RECORDED DATA
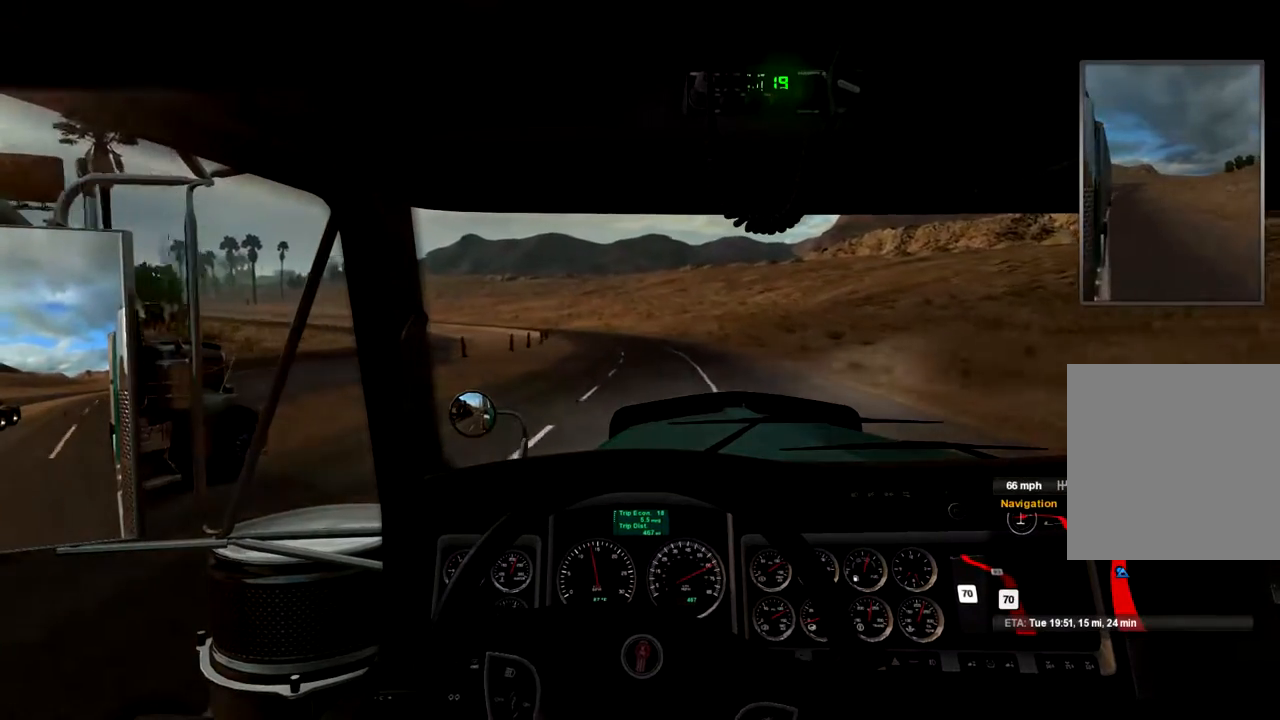
{"buttons": [], "left_stick": "left", "right_stick": "center", "events": [[467, "left_stick", "left"]]}
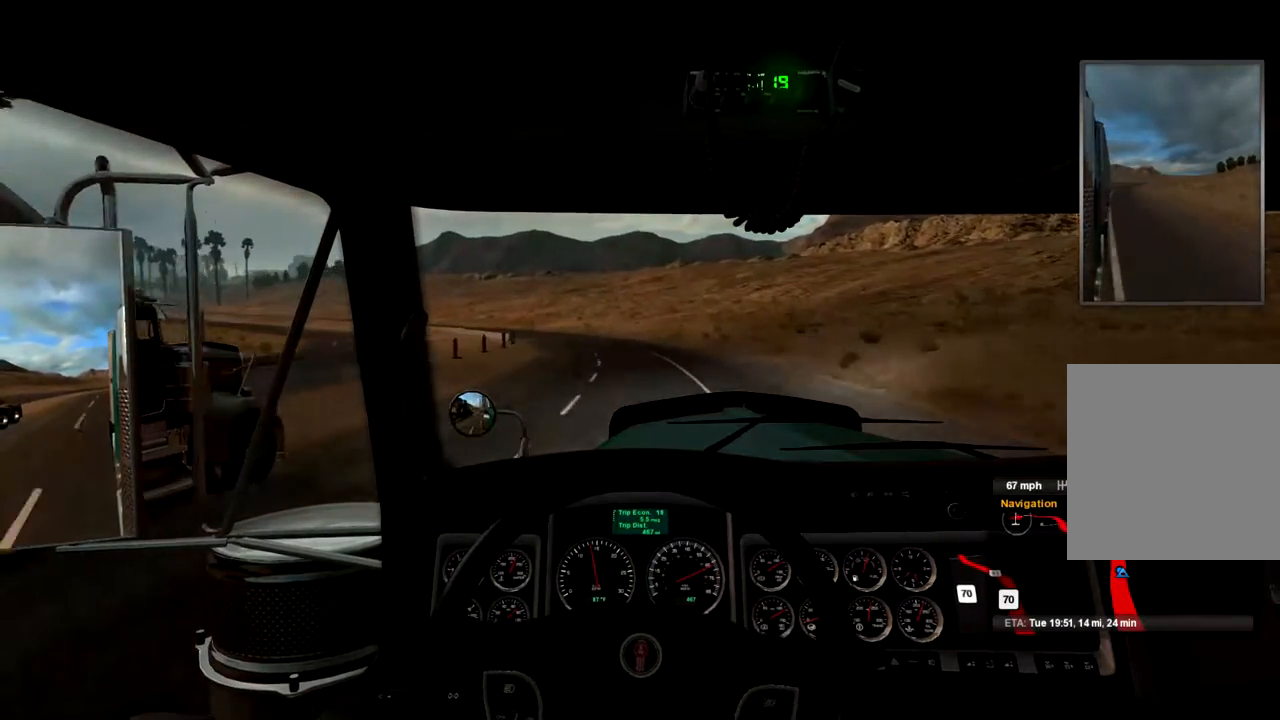
{"buttons": [], "left_stick": "left", "right_stick": "center", "events": [[100, "left_stick", "center"], [500, "left_stick", "left"]]}
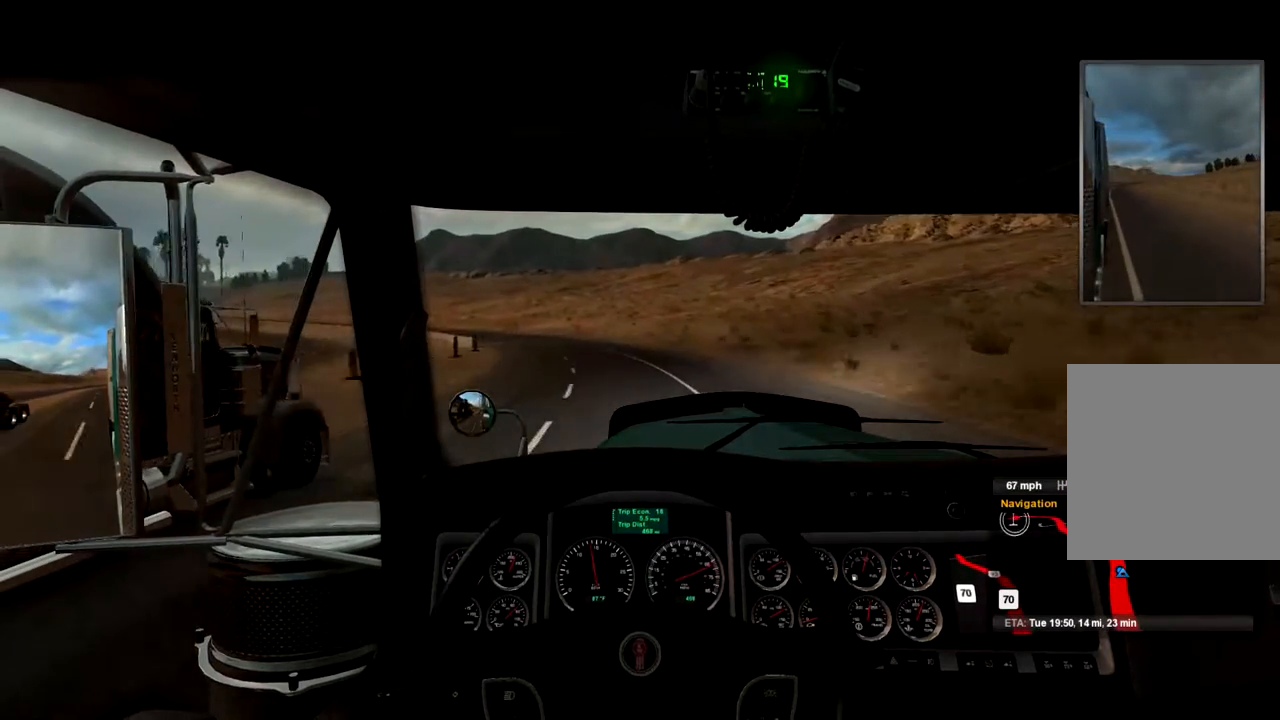
{"buttons": [], "left_stick": "left", "right_stick": "center", "events": []}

YOUR INSTRUCTIONS
Pictures are to be omitted; otherwise, write out the data exactly as it appears.

SOLUTION FOR THIS PROBLEM
{"buttons": [], "left_stick": "left", "right_stick": "center", "events": [[467, "left_stick", "left"]]}
{"buttons": [], "left_stick": "left", "right_stick": "center", "events": [[100, "left_stick", "center"], [500, "left_stick", "left"]]}
{"buttons": [], "left_stick": "left", "right_stick": "center", "events": []}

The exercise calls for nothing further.